Exactly. This stuff has been known about for a long time. It was just kind of ignored and you kinda hoped your library might have something to deal with it (boost, win32, pthread, etc). Then each one acted differently on different platforms or with each other. Some of the std lib is starting to have things we need. But now I have to deal with things in the crt and stdlib that actively break multi threading. Mutexes, semaphores, flags, pulsing, etc is not exactly new patterns. Real mess and you have to understand it too deeply for it to be meaningful to more people. It is why things like promise/async/await are very popular with javascript and their libraries. As it looks like multithreaded programming with a decently clear interface as to what it is going on.
CPU design makes it inherently hard. C or C++ is just a thin layer above it making no tradeoffs. If you can live with the tradeoff then Rust land or VM-language land is more appropriate.
In theory none but in practice the codebase ends up littered with hidden shared state mostly disguised through one or another shared pointer implementation. And this happens because that's what the Rust compiler is pessimistically enforcing upon you by default.
For heavy workloads, this approach doesn't scale particularly very well.
It sounds to me as though what you're saying is that when you write Rust programs which don't scale very well they don't scale very well, whereas when you write C++ programs you don't do that, I suggest learning not to do it in Rust either.
Easier to be said than done since that's one of the core tradeoffs of the Rust language. Language is forcing these semantics upon you and while it is possible to get around it with unsafe blocks it turns out to be much more difficult in the practice. So, by default Rust code will almost certainly in majority of cases going to be designed around shared ownership.

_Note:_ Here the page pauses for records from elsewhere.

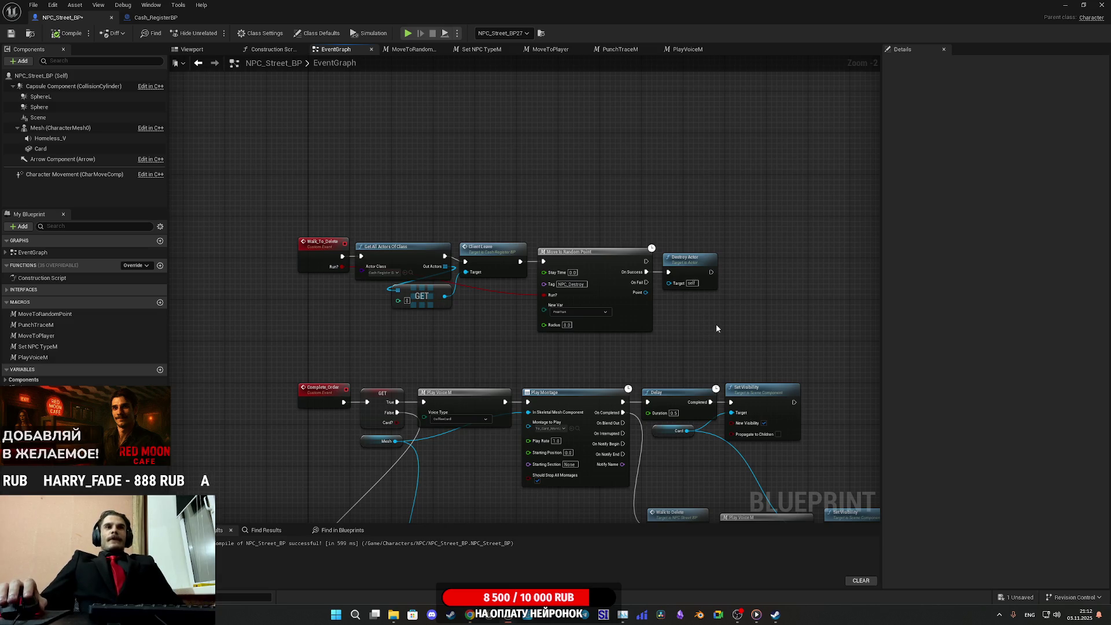
scroll(794, 311, down, 2)
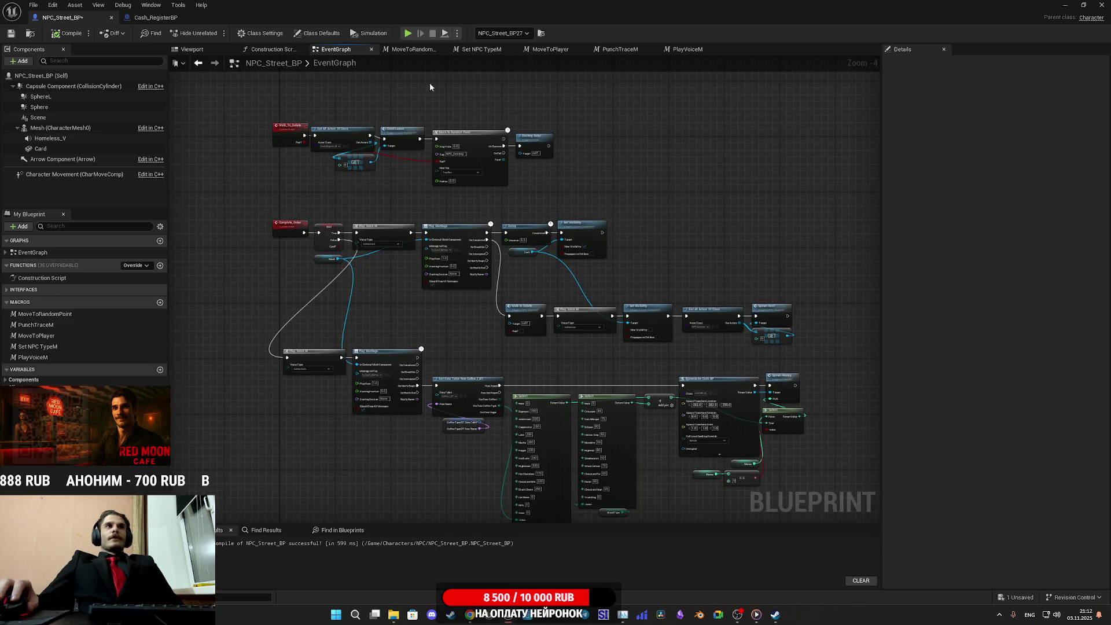
Switch to Cash_RegisterBP and pan its EventGraph to the Complete Order call.
click(154, 18)
mouse_move(591, 294)
mouse_down()
mouse_move(446, 283)
mouse_move(751, 332)
mouse_up()
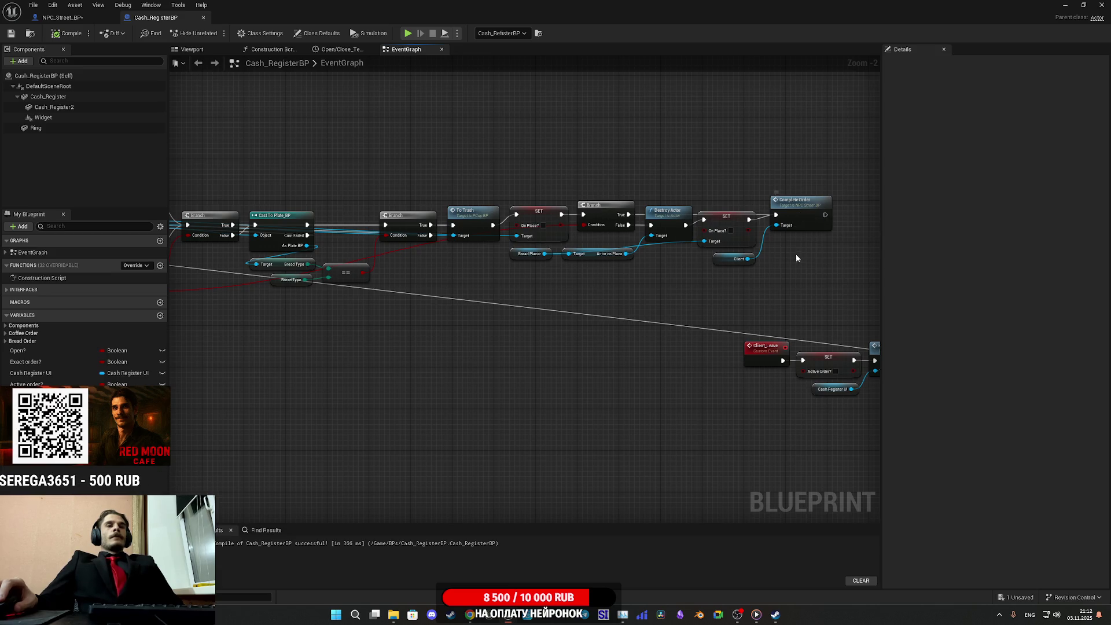
Pan past Client_Leave and Event Use, zooming in on the Branch-to-Spawn Next nodes.
drag(782, 254, 675, 249)
scroll(564, 318, down, 3)
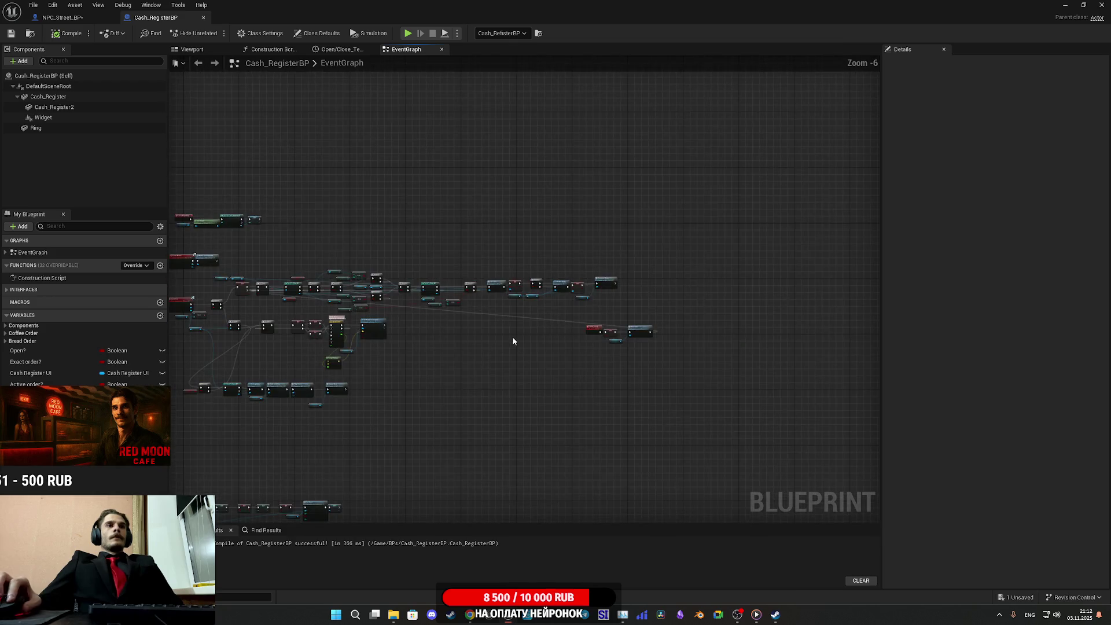
scroll(554, 330, up, 1)
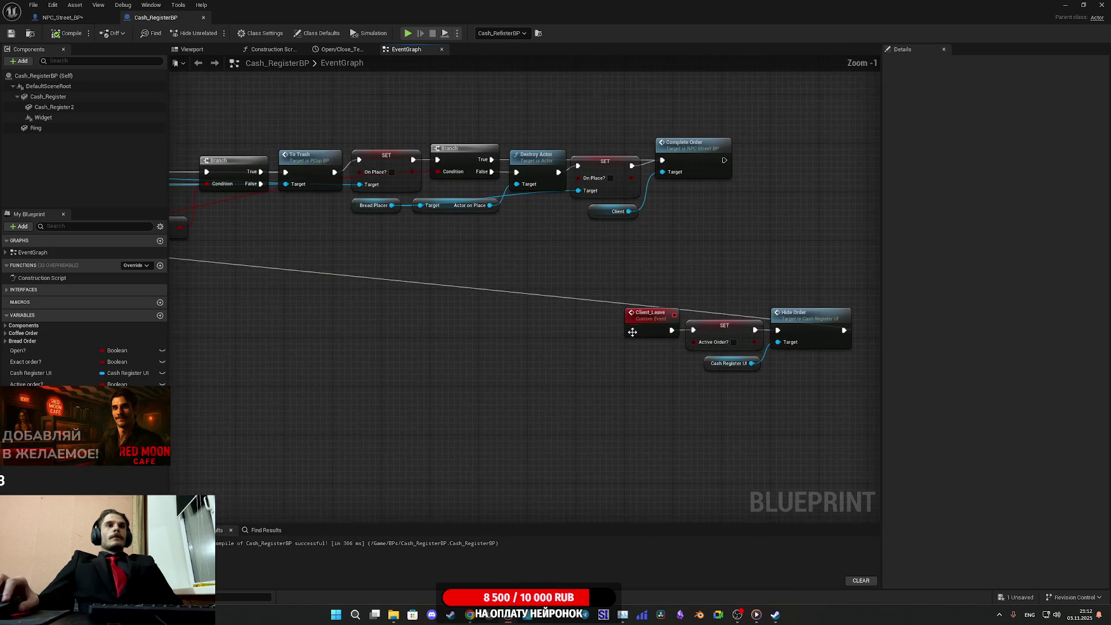
scroll(432, 347, up, 1)
mouse_move(433, 348)
mouse_down()
mouse_move(368, 383)
mouse_move(272, 383)
mouse_move(288, 286)
mouse_up()
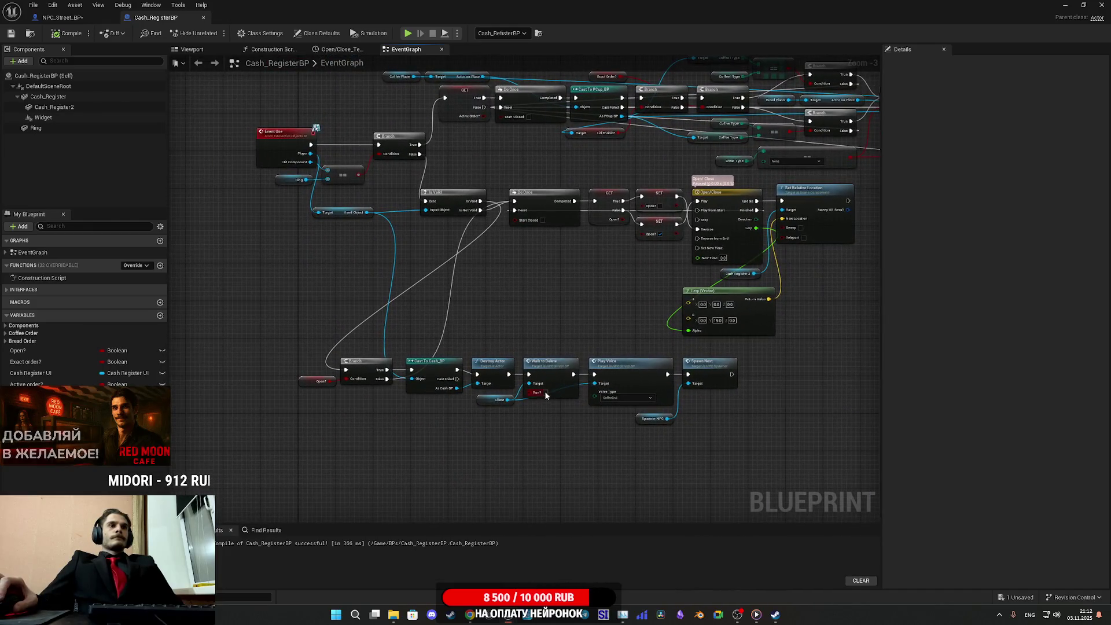
scroll(558, 393, up, 2)
mouse_move(558, 394)
mouse_down()
mouse_move(457, 393)
mouse_move(580, 389)
mouse_up()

If you actually have shared ownership but in C++ you're getting away with pretending you don't, chances are that'll bite you really hard. Maybe it's already biting and you didn't notice, so Rust actually do you a massive favour.
If there is no shared ownership then inventing it so as to make your Rust slower is just a problem with you, not with Rust.
No. For 98% of the multi-core sensitive code I don't have nor I need shared ownership. While C++ doesn't force you into such semantics but provides you with the ability to do so, the Rust semantics and compiler pesimisstically do. I am going to stop here since I'm repeating myself and you're blatantly going over my points.